“Não é assim que o mundo acaba!“
Imhotep, polímata egípcio da Terceira Dinastia e conselheiro do faraó Djoser
Em 2007 o roteirista superstar e queridinho de 9 entre 10 leitores de HQs mainstream atualmente, Jonathan Hickman, começou sua trajetória na Marvel. Por volta de 2010, depois de um punhado de histórias curtas com personagens menores da editora, Hickman começou a brilhar mesmo depois de uma passagem pelos títulos do Quarteto Fantástico e da Fundação Futuro. Na sequência, Hickman continuou sua trajetória de arquiteto do universo Marvel com os títulos The Ultimates, Vingadores e Novos Vingadores – que gerou as mega sagas Infinito e Guerras Secretas – além de mais recentemente estar à frente da linha mutante da Marvel. No meio de todo esse intenso fluxo criativo, uma pequena HQ passou quase despercebida da maioria dos leitores, mas quem deu a sorte de olhar pra esse cantinho mais escuro da Marvel teve contato com um ótimo material.

## DADOS FORNECIDOS
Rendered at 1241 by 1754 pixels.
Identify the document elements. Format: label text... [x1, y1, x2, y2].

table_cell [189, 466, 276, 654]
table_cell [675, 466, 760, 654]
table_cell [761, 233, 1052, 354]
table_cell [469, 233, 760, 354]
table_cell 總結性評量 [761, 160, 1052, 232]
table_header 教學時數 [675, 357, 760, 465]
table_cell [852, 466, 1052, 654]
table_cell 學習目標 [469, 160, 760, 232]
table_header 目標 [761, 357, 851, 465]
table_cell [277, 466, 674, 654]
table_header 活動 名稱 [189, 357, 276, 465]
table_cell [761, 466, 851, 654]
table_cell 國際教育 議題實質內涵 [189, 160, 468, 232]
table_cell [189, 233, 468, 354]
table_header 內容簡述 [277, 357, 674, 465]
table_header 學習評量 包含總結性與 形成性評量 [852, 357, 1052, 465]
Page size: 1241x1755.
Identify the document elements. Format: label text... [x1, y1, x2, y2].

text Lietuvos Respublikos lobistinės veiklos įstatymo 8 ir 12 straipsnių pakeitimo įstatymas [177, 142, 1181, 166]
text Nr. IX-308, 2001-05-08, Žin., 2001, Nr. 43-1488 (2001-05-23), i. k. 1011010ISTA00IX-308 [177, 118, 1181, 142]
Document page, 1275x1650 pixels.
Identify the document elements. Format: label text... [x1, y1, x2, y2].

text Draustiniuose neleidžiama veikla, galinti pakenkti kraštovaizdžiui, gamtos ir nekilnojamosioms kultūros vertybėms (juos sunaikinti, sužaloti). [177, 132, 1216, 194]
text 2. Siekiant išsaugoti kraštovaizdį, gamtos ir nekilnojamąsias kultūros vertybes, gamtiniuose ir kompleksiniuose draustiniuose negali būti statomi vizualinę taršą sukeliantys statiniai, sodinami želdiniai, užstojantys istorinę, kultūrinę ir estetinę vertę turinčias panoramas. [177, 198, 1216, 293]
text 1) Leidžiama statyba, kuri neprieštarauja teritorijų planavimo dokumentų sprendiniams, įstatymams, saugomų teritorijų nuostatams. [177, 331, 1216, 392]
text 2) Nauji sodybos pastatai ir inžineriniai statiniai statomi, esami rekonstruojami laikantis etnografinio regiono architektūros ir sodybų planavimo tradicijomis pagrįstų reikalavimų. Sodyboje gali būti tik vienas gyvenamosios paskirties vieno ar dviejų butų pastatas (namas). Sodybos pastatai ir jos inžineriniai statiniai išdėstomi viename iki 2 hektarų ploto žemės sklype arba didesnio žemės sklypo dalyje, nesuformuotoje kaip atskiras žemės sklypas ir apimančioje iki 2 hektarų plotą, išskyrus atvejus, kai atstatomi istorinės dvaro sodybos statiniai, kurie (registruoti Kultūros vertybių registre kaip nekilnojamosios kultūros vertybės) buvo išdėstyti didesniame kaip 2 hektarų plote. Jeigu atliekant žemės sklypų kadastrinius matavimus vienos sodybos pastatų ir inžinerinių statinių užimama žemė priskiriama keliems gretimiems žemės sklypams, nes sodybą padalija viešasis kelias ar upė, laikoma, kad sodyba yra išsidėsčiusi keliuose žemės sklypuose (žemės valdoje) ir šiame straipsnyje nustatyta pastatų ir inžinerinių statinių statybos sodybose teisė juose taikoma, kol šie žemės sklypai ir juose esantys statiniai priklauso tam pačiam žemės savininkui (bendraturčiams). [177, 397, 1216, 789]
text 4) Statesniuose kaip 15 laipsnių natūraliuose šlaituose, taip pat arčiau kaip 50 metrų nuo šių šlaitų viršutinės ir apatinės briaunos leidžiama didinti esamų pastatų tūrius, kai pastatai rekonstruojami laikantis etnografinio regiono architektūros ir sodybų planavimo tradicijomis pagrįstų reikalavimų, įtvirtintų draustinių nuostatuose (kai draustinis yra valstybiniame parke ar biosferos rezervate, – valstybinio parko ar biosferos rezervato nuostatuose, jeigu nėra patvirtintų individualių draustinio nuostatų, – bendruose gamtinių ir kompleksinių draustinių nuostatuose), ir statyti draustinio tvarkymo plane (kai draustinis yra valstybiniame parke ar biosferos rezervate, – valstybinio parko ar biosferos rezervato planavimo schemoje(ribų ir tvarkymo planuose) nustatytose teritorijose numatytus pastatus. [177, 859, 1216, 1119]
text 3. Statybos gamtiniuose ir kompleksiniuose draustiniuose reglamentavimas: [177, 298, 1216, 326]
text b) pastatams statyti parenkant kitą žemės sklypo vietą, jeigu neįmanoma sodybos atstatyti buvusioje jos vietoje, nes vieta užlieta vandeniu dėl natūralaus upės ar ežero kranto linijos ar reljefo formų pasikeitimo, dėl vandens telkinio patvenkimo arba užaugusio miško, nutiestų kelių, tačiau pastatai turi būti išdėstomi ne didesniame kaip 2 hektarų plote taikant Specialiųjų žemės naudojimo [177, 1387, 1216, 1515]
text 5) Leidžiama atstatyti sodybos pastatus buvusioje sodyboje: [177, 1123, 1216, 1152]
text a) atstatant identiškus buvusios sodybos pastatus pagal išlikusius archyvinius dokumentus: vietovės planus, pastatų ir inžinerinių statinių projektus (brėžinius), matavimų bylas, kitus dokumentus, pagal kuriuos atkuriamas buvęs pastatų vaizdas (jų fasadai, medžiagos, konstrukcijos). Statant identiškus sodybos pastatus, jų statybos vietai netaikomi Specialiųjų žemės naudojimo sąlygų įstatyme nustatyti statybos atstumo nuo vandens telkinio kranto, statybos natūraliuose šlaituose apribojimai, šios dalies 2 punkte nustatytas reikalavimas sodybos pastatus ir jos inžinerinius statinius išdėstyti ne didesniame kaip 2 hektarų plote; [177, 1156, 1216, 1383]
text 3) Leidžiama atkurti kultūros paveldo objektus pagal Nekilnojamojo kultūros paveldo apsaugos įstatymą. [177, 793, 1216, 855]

## INSTRUÇÕES DE TRABALHO
1 > Responda, com base no trecho:
(a) Em que ano Jonathan Hickman começou sua trajetória na Marvel?
(b) De qual faraó Imhotep foi conselheiro?
(c) De qual linha da Marvel Hickman esteve à frente mais recentemente?
2 > Retome o trecho sobre a trajetória de Jonathan Hickman na Marvel e dê continuidade ao texto a partir da última frase.
Os registros não são necessários para resolver as tarefas.

## RESPOSTAS DO EXERCÍCIO
1 >
(a) Em 2007.
(b) Do faraó Djoser.
(c) Da linha mutante.

2 >
S.H.I.E.L.D., da dupla criativa Jonathan Hickman/Dustin Weaver foi um título pequeno, totalizando treze edições, mas enorme em termos de enriquecimento de elementos em um universo ficcional que já carregava em si mais de 80 anos de cronologia, e pleno da ambição que seu roteirista demonstraria mais e mais frequentemente em sua bibliografia. Não é a obra prima que define o universo Marvel, mas como entretenimento de massas certamente se colocou acima da média da maioria dos comics da indústria, e vamos espiar o que fez desse gibi semi obscuro da década passada algo digno de menção.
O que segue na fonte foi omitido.